In June, House of Fraser chairman Frank Slevin warned that the retail industry was undergoing “fundamental change”.
Accountancy firm KPMG, which oversaw the insolvency process, said the chain had been hit by “mounting pressures” facing the sector, reports the BBC.
So is the British high street really doomed?
Fewer people are visiting shops, and more retail units are standing empty, than since the height of the recession in 2009 - prompting warnings that the high street is in an “unprecedented” and potentially terminal decline.
Data shows that the town centre vacancy rate rose to 9.2% in 2017, with all areas of the UK except Greater London reporting an increase.
Although warm weather and the World Cup resulted in increased sales of drinks, food and electric fans during June and July, the overall narrative is of a slump in 2018, Reuters reports.
“Last month’s sweltering temperatures kept shoppers focused on eating, drinking and keeping cool.
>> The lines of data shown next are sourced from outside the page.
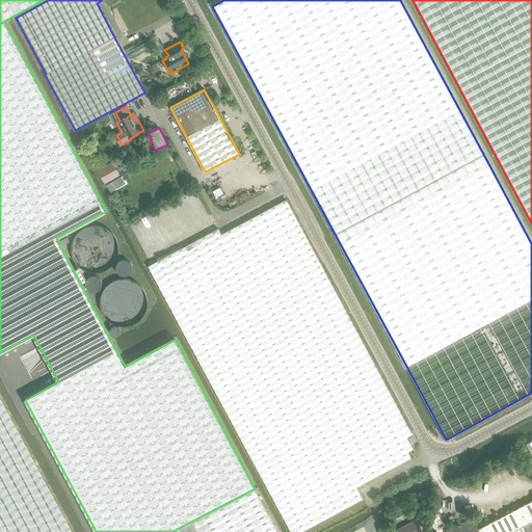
[(113,162),(100,170),(106,182),(121,174),(113,162)]
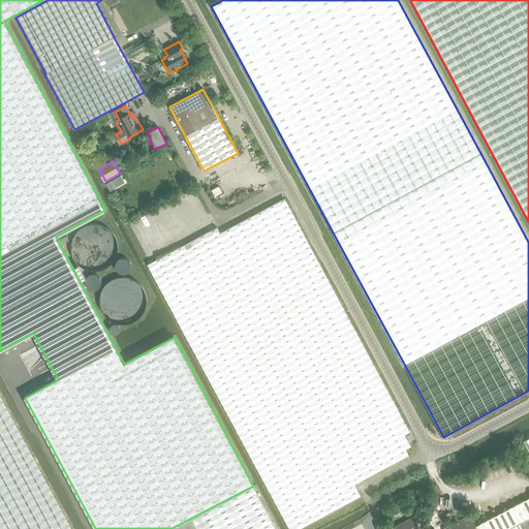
[(125,182),(121,175),(105,184),(110,191),(125,182)]
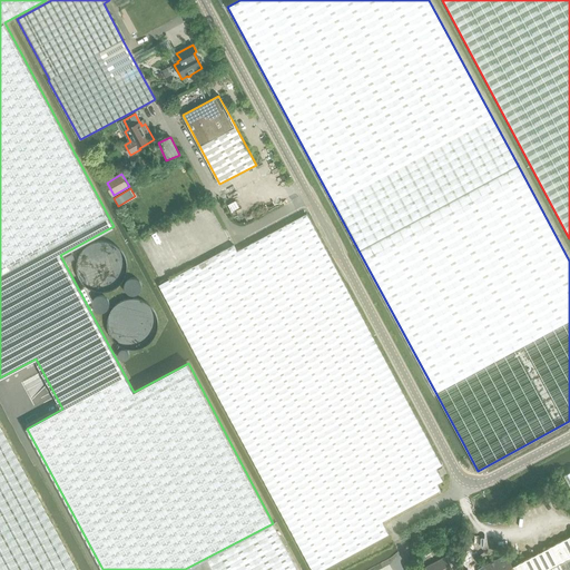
[(234,245),(159,285),(246,445),(313,569),(322,569),(389,534),(381,522),(440,490),(436,484),(442,481),(435,469),(441,465),(432,446),(432,445),(347,290),(306,214),(237,252),(234,245)]
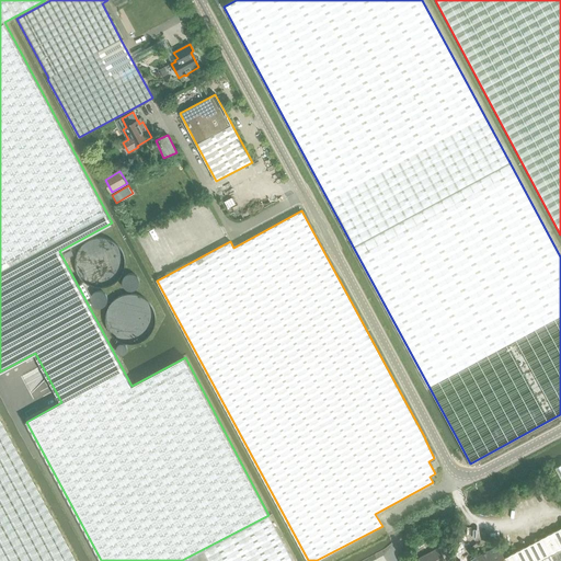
[(0,560),(72,560),(8,438),(0,424),(0,560)]
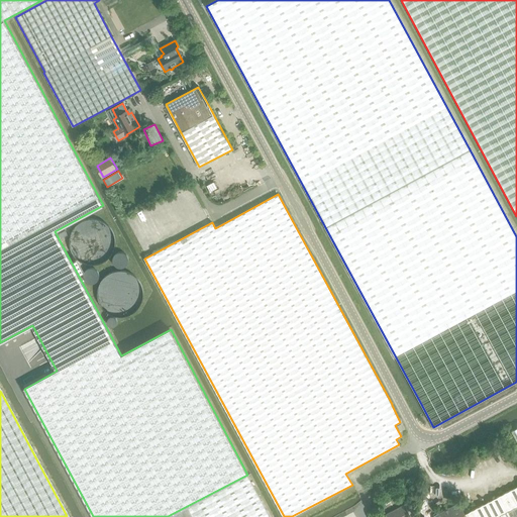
[(269,516),(247,477),(173,516),(269,516)]
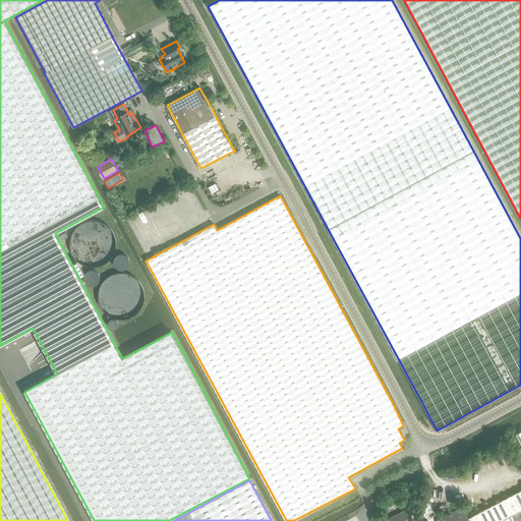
[(386,520),(520,520),(520,491),(515,495),(468,519),(463,508),(438,520),(412,520),(407,511),(386,520)]
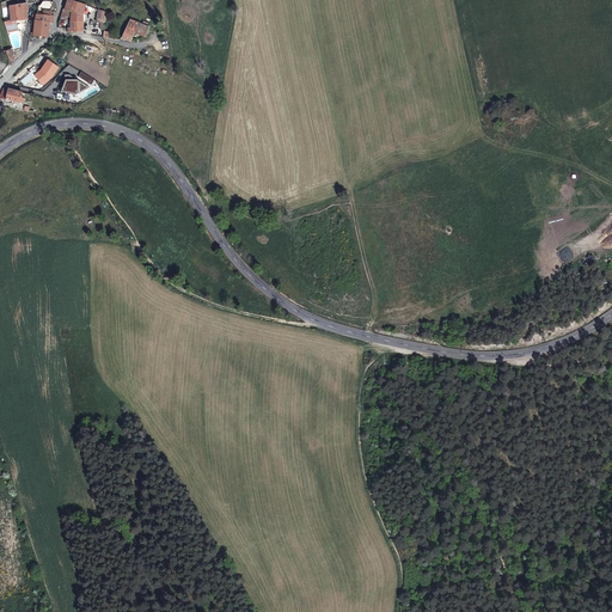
[(38,6),(37,12),(36,17),(34,35),(47,37),(54,2),(43,0),(41,6),(38,6)]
Food sales had their best July in five years, while fans and cooling equipment flew off the shelves,” said Helen Dickinson, chief executive of the British Retail Consortium (BRC). “However, total sales growth slowed as the heat laid bare the underlying weakness in consumer spending.”
The figures make grim reading for a sector already reeling from a wave of store closures, amid what The Guardian describes as a “brutal climate that is putting thousands of retail jobs at risk”.
Toys R Us, Maplin and BHS are just some of the household names to have shut up shop over the past 12 months, and New Look and Carpetright are among the big names resorting to company voluntary arrangements (CVAs), a form of insolvency used to close unprofitable stores.
In March, Mothercare revealed that it had a £80m pensions black hole and was on course to breach the terms of its bank loan. In May, it emerged that the US owner of Poundworld had put the discount retailer up for sale.